**ABOUT THIS EXERCISE**:
Each entry below should appear again exactly as written, without pictures.

**GIVEN ENTRIES**:
*** Block opens ***

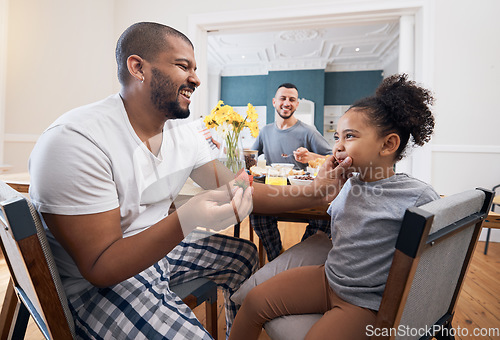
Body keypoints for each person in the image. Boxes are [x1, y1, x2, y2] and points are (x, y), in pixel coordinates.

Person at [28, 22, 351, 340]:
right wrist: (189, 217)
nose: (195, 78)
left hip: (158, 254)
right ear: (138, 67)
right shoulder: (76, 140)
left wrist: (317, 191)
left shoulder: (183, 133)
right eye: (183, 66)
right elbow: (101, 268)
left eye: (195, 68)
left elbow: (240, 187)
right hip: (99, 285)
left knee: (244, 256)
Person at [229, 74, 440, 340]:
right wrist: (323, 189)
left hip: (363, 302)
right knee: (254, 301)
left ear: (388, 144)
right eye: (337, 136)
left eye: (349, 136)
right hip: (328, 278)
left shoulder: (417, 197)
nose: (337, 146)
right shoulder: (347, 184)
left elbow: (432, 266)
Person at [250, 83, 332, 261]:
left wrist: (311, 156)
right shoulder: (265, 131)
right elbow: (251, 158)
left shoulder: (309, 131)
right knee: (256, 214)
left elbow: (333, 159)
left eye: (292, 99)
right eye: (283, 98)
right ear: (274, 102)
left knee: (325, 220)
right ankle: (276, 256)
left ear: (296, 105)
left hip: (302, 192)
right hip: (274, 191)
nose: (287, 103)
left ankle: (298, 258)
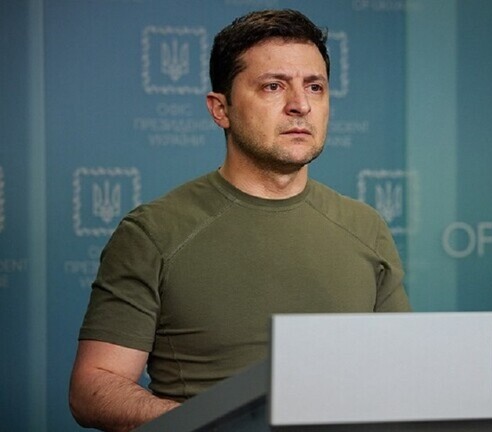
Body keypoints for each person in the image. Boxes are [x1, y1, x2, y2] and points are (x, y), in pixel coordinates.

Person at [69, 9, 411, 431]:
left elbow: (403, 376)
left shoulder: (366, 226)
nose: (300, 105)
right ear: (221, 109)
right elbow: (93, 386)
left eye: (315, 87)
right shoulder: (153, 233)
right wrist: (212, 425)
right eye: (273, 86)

*** Block closes ***

**SOLVED EXERCISE**:
Body keypoints for each person in the image. Boxes are [x1, y1, x2, y2] and points are (x, y), in pixel coordinates.

Person at [28, 22, 351, 340]:
right wrist: (189, 217)
nose: (195, 78)
left hip: (158, 254)
right ear: (138, 67)
right shoulder: (76, 140)
left wrist: (317, 191)
left shoulder: (183, 133)
right eye: (183, 66)
right elbow: (101, 268)
left eye: (195, 68)
left elbow: (240, 187)
right hip: (99, 285)
left knee: (244, 256)
Person at [229, 74, 440, 340]:
right wrist: (323, 189)
left hip: (363, 302)
right knee: (254, 301)
left ear: (388, 144)
right eye: (337, 136)
left eye: (349, 136)
right hip: (328, 278)
left shoulder: (417, 197)
nose: (337, 146)
right shoulder: (347, 184)
left elbow: (432, 266)
Person at [250, 83, 332, 261]:
left wrist: (311, 156)
right shoulder: (265, 131)
right elbow: (251, 158)
left shoulder: (309, 131)
right knee: (256, 214)
left elbow: (333, 159)
left eye: (292, 99)
right eye: (283, 98)
right ear: (274, 102)
left knee: (325, 220)
right ankle: (276, 256)
left ear: (296, 105)
left hip: (302, 192)
right hip: (274, 191)
nose: (287, 103)
left ankle: (298, 258)
Body keypoints for each person in the image. Boxes are [x1, y1, x2, y2] and points are (x, y), in pixel coordinates.

Person at [69, 9, 411, 431]:
left elbow: (403, 376)
left shoulder: (366, 226)
nose: (300, 105)
right ear: (221, 109)
right elbow: (93, 386)
left eye: (315, 87)
right shoulder: (153, 233)
right wrist: (212, 425)
right eye: (273, 86)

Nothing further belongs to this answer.